In a 1979 Rolling Stone review, Timothy White writes, "Scattered throughout Van Halen's second album are various Vanilla Fudge bumps and grinds, an Aerosmith-derived pseudobravado, a bit of Bad Company basement funk and even a few Humble Pie miniraveups," adding that the "LP retains a numbing live feel." The New York Times deemed the album "screaming macho rock howlings and power-driven electric guitar attacks."
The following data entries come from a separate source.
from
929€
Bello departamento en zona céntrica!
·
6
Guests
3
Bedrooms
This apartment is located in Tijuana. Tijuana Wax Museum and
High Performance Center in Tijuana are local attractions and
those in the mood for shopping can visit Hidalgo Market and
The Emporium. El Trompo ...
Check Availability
In a retrospective review, Stephen Thomas Erlewine from AllMusic noted that the album is "virtually a carbon copy of their 1978 debut," though goes on to say it is "lighter and funnier" and "some of the grandest hard rock ever made." Erlewine praises Eddie's "phenomenal gift" and Roth's "knowing shuck and jive." In 1991, Chuck Eddy ranked Van Halen II at number 128 in his list of the best heavy metal albums, calling it a pub-friendly pop-metal album that anticipated 1980s music. Eddy described the "Latin lilt" of "Dance the Night Away" as merengue and praised the punk rock-esque tempos and attitudes of "Light Up the Sky" and "D.O.A.", comparing the latter to the Stooges, but dismissed most of the songs with female characters as "tripe".

Professional ratings
Review scores
| Source | Rating |
| AllMusic | Star |
| Christgau's Record Guide | C+ |
| Classic Rock | Star Half star |
| The Encyclopedia of Popular Music | Star |
| The Great Rock Discography | 7/10 |
| The Rolling Stone Album Guide | Star Half star |

==Commercial performance==
It reached No. 6 on the Billboard Top LPs & Tape chart and No. 23 on the UK Albums Chart. Van Halen II was certified 5× Platinum in 2004. About 5.087 million records have been sold in the United States as of 2004. In 2000, Van Halen II was remastered and re-released.

==Track listing==

Side one
| No. | Title | Length |
|---|---|---|
| 1. | "You're No Good" (Dee Dee Warwick cover) | 3:16 |
| 2. | "Dance the Night Away" | 3:06 |
| 3. | "Somebody Get Me a Doctor" | 2:52 |
| 4. | "Bottoms Up!" | 3:05 |
| 5. | "Outta Love Again" | 2:51 |

Side two
| No. | Title | Length |
|---|---|---|
| 6. | "Light Up the Sky" | 3:13 |
| 7. | "Spanish Fly" (Instrumental) | 1:00 |
| 8. | "D.O.A." | 4:09 |
| 9. | "Women in Love..." | 4:08 |
| 10. | "Beautiful Girls" | 3:56 |
| Total length: |  | 31:36 |

==Personnel==
===Van Halen===
- David Lee Roth – lead vocals
- Edward Van Halen – guitar, backing vocals
- Michael Anthony – bass guitar, backing vocals
- Alex Van Halen – drums

===Production===
- Corey Bailey – engineering
- Dave Bhang – artwork and design, art direction
- Jim Fitzpatrick – engineer
- Gregg Geller – remastering
- Elliot Gilbert – photography
- Donn Landee – engineer
- Jo Motta – project coordinator
- Ted Templeman – production
- Neil Zlozower – photography

==Charts==

===Weekly charts===

| Chart (1979) | Peak position |
|---|---|
| Australian Albums (Kent Music Report) | 68 |
| Canada Top Albums/CDs (RPM) | 15 |
| Dutch Albums (Album Top 100) | 11 |
| German Albums (Offizielle Top 100) | 24 |
| Japanese Albums (Oricon) | 30 |
| Swedish Albums (Sverigetopplistan) | 22 |
| UK Albums (Official Charts) | 23 |
| US Billboard 200 | 6 |

| Chart (2021) | Peak position |
|---|---|
| Hungarian Albums (MAHASZ) | 36 |

===Year-end charts===

| Chart (1979) | Position |
|---|---|
| Dutch Albums (Album Top 100) | 47 |
| US Billboard 200 | 38 |

==Certifications==

| Region | Certification | Certified units/sales |
| Canada (Music Canada) | 2× Platinum | 200,000^{^} |
| France (SNEP) | Gold | 100,000^{*} |
| Japan (RIAJ) | Gold | 100,000^{^} |
| Netherlands (NVPI) | 2× Gold | 100,000^{^} |
| United States (RIAA) | 5× Platinum | 5,000,000^{^} |
^{*} Sales figures based on certification alone. ^{^} Shipments figures based on certification alone.